- **PROVIDED PASSAGE**
Rapid Cellular Signalling and Dose Dependent Cellular Pathways Induced in HPV-G Cells Exposed to Medium Borne Factors

The aim of this thesis was to investigate rapid signalling events and dose dependent activation of cellular pathways in unirradiated human keratinocyte (HPV-G) cells exposed to bystander signal molecules in vivo and in vitro. HPV-G cells were exposed to irradiated cell conditioned medium (ICCM) ranging from 5mGy to 5Gy ICCM. Cellular events investigated included intercellular calcium, reactive oxygen species (ROS), mitochondrial membrane potential, cytochrome c release, caspase 3 and 8 activity, Bcl-2 expression and mitochondrial proliferation. Apoptosis levels and clonogenic survival were also determined in order to understand the cellular outcome of the activated pathways. It was found that exposure of HPV-G cells to ICCM induces rapid signalling events, hence eliminating the role of protein transcription in the initial response to the ICCM signal. Downstream cellular responses were observed to occur in a Bcl-2/caspase dependent manner, with the mitochondria being a pivotal organelle in both pathways. The in vivo studies showed that the response of tissue/cells to radiation is strongly controlled by genetic factors. This study has shown the rapid activation of cellular responses to low dose radiation and therefore stresses the need for an increased knowledge of radiation induced bystander effects.

- **WORK INSTRUCTIONS**
Answer these questions using the abstract:
1. What range of ICCM doses were the HPV-G cells exposed to?
2. The activity of which two caspases was investigated?
3. According to the in vivo studies, what strongly controls the response of tissue/cells to radiation?
The entries that come next are drawn from a separate source.

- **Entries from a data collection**
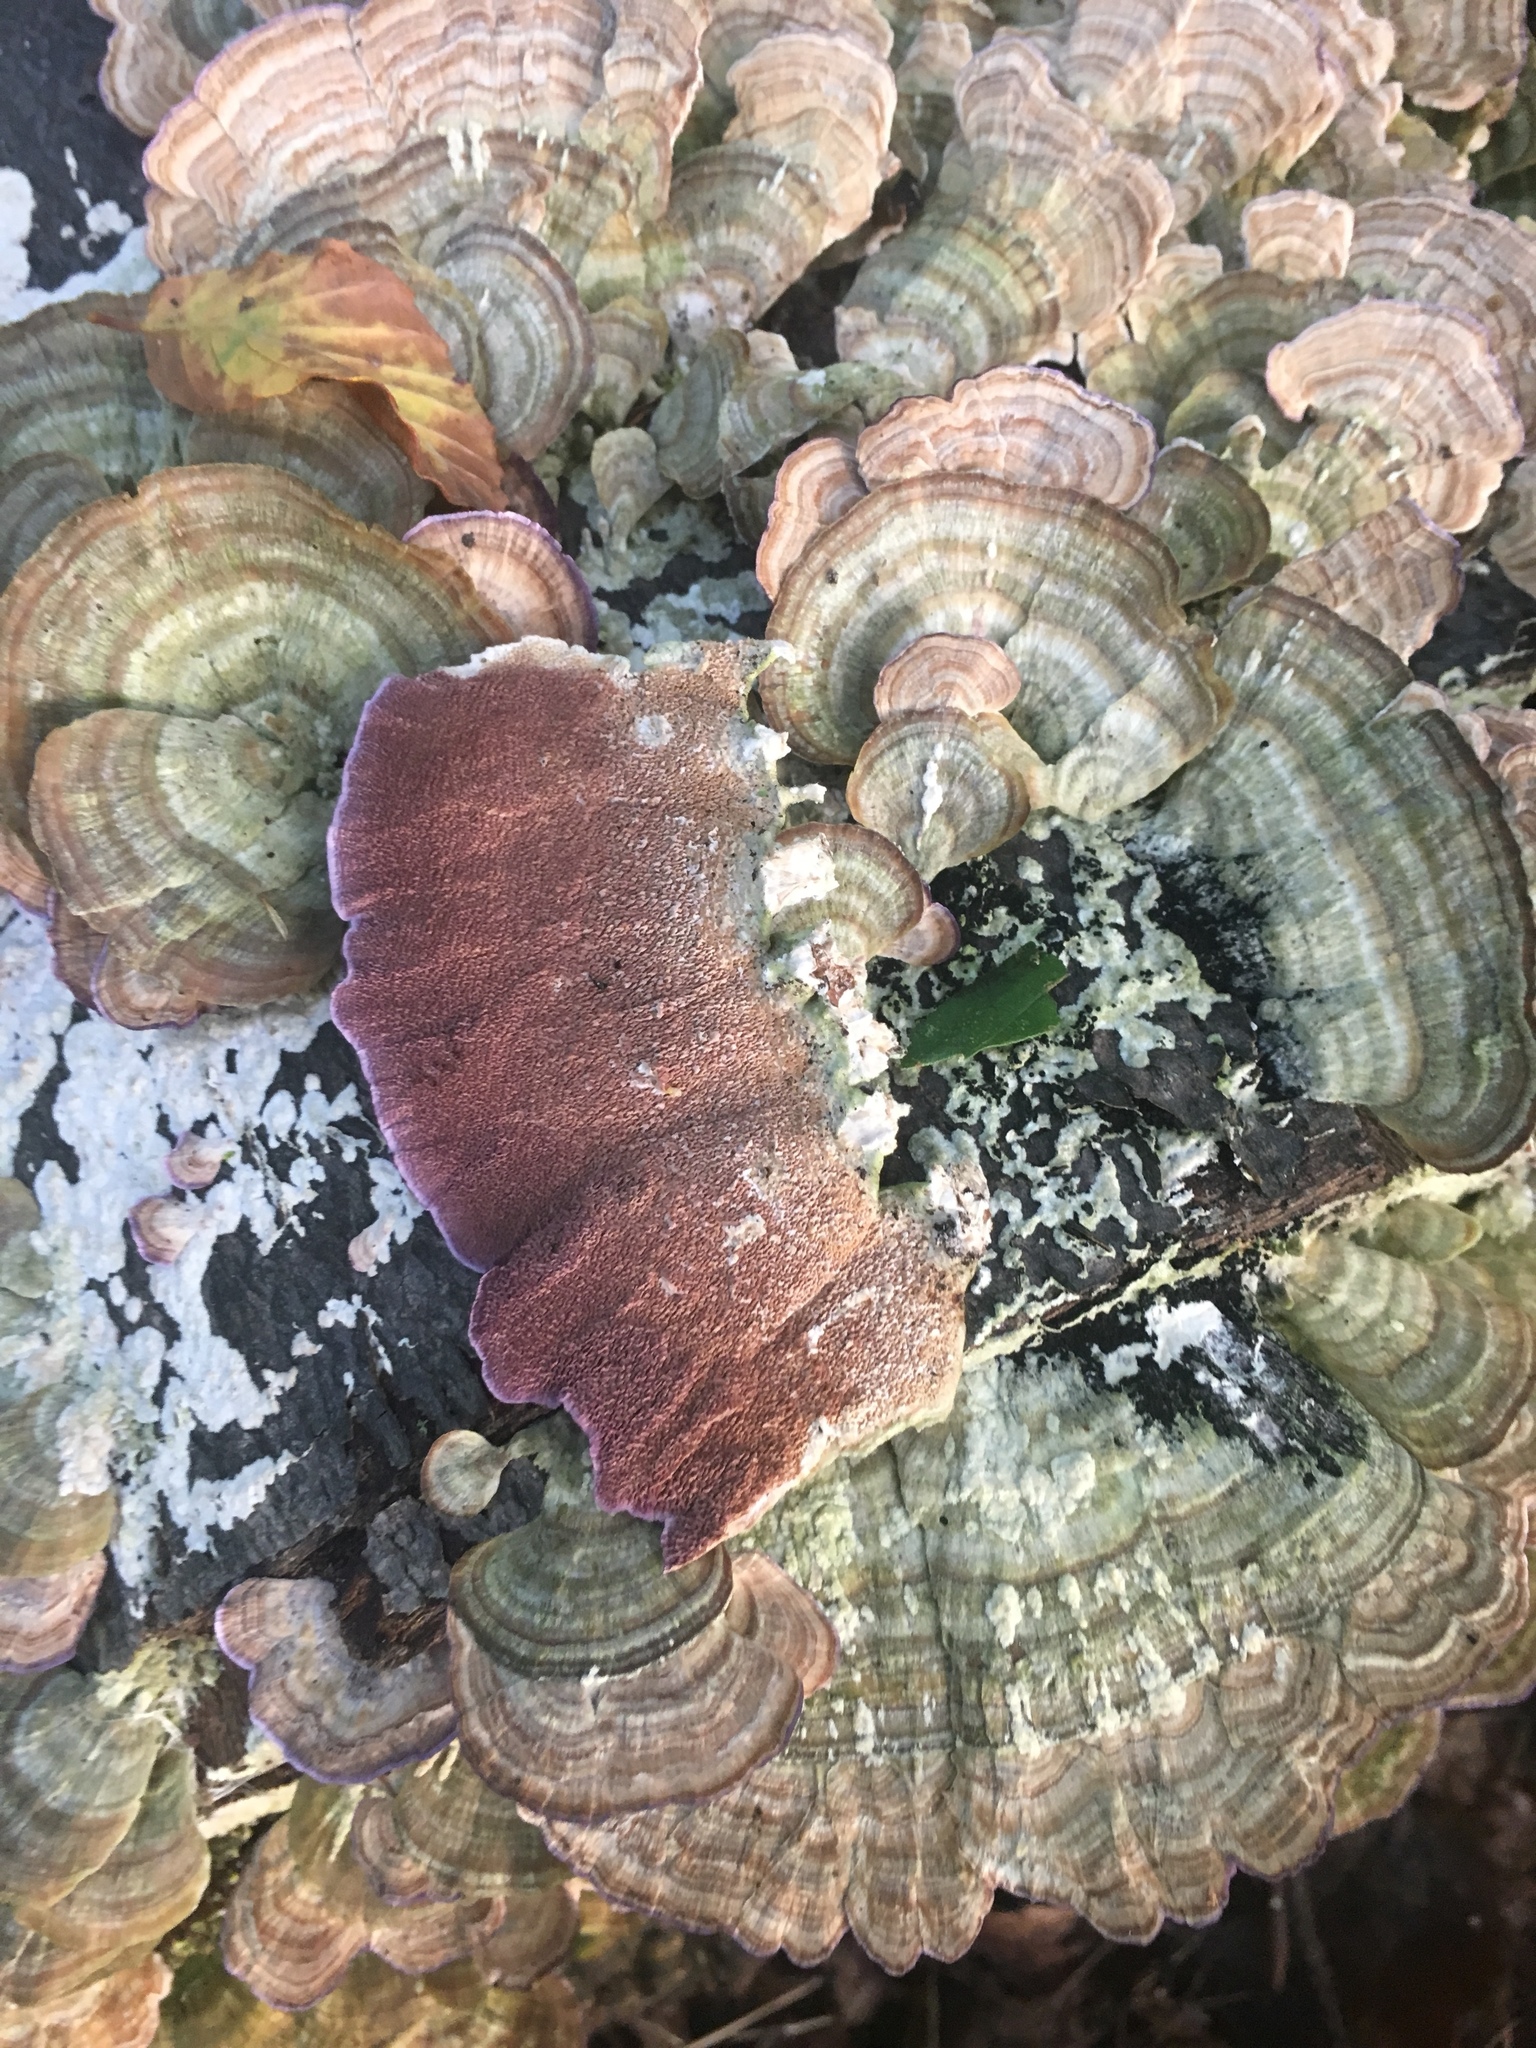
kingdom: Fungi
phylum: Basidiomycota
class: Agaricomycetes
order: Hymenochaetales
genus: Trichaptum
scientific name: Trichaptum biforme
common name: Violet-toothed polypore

---

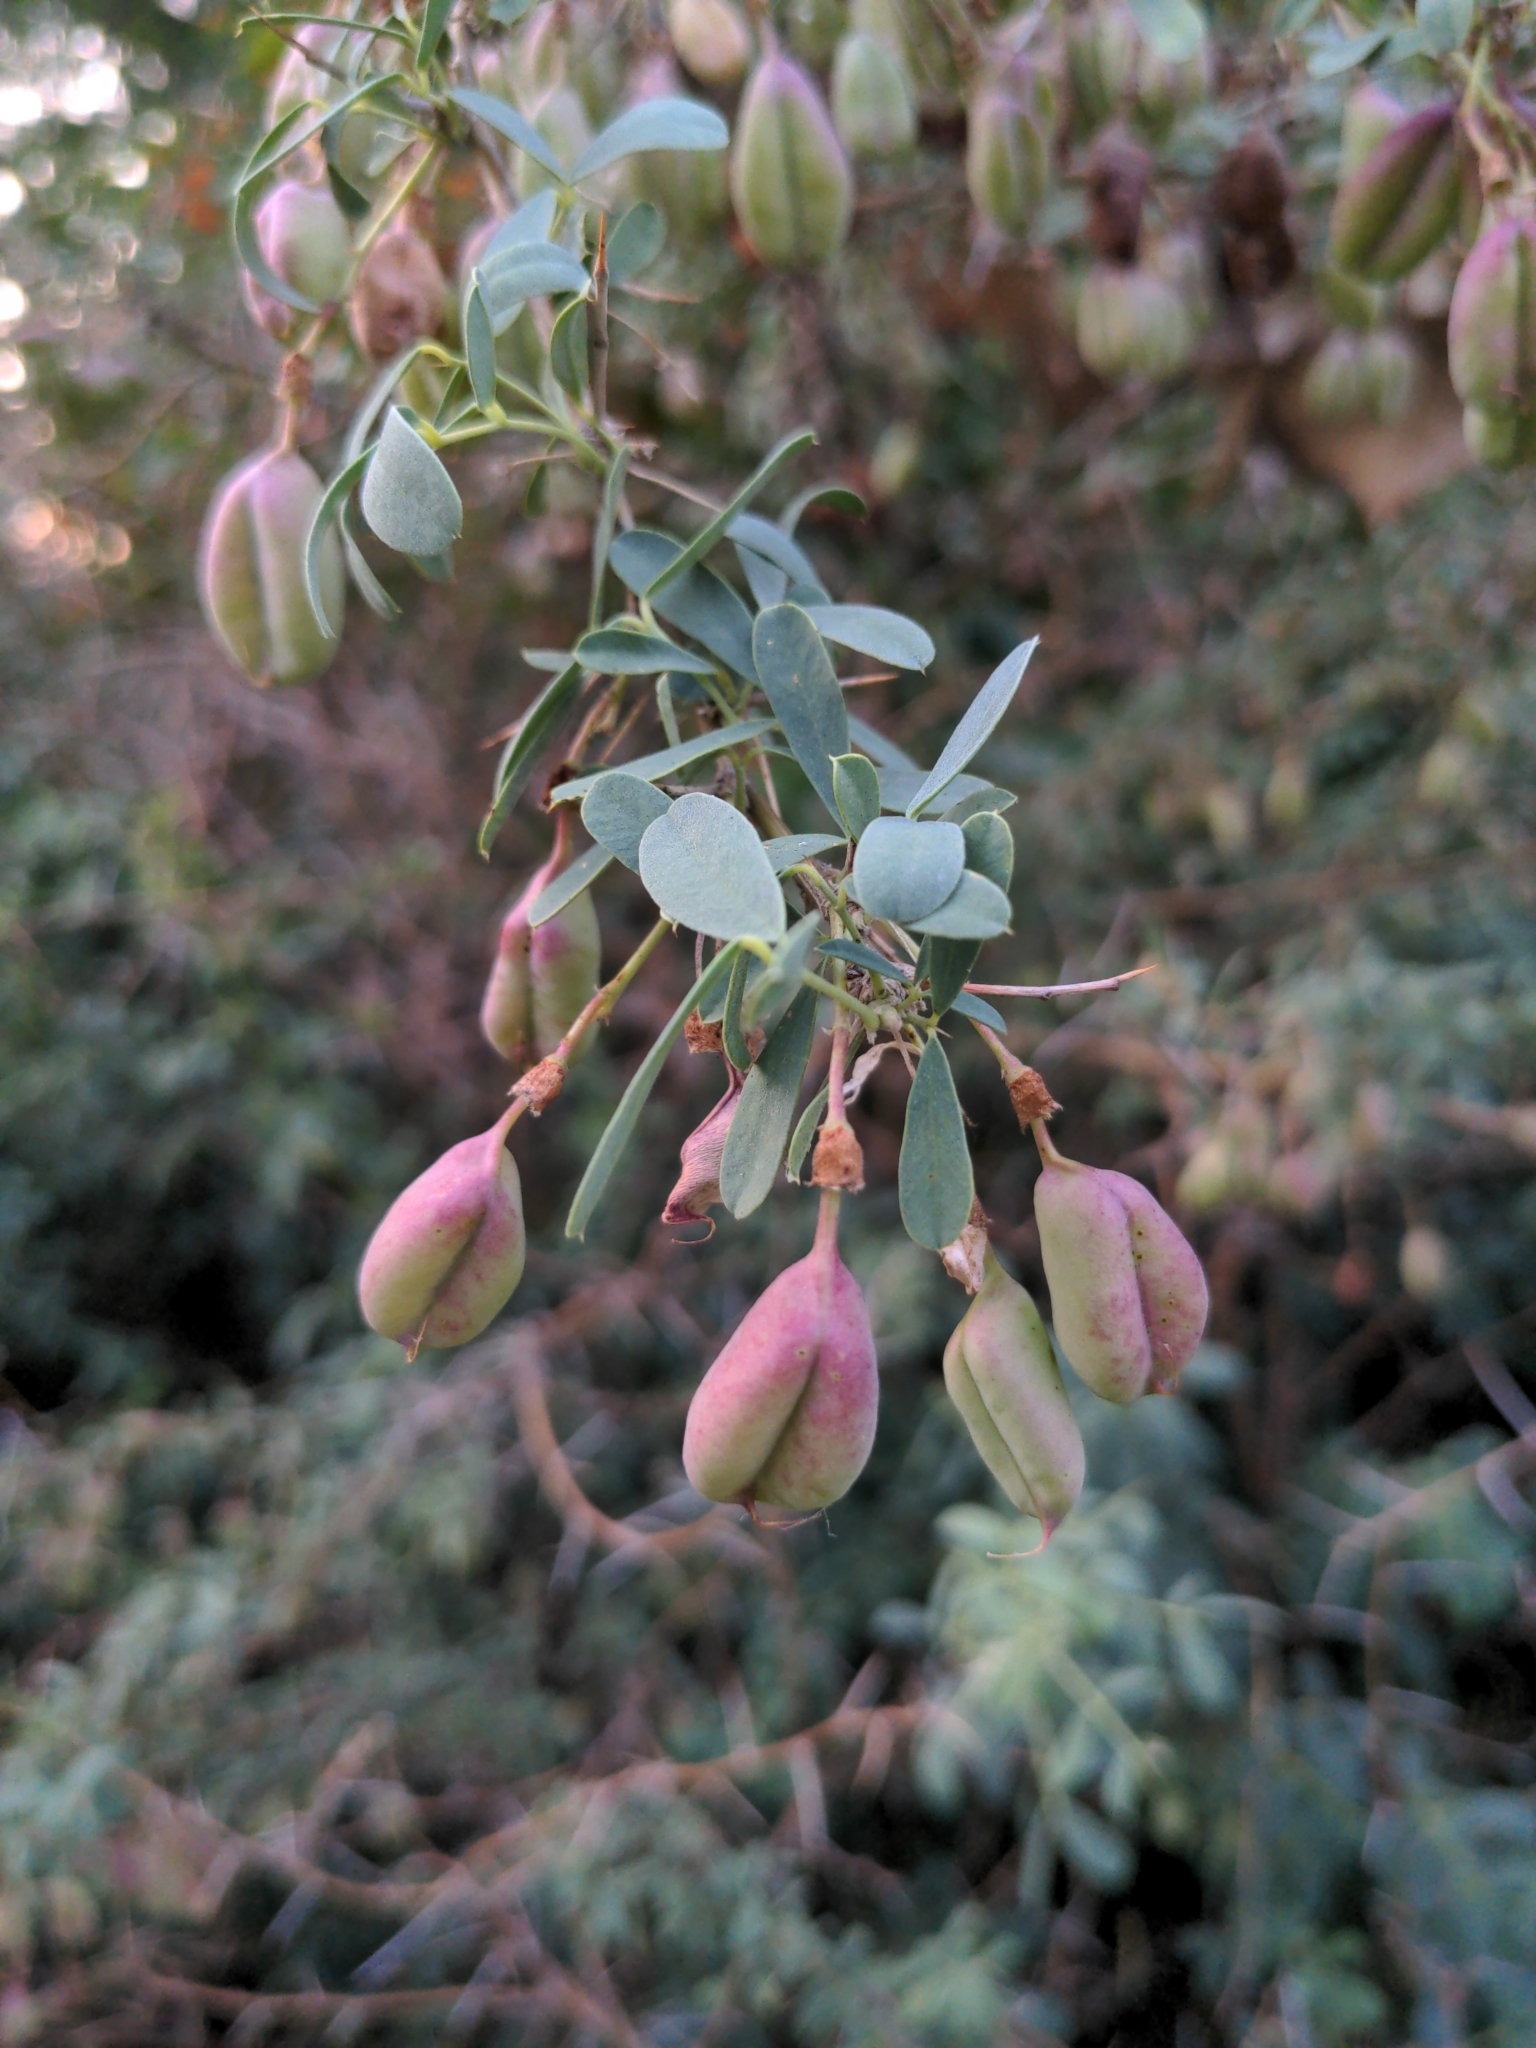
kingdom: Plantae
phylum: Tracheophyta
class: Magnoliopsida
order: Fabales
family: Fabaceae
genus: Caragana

- **SOLUTION TO THIS TASK**
1. From 5mGy to 5Gy ICCM.
2. Caspase 3 and caspase 8.
3. Genetic factors.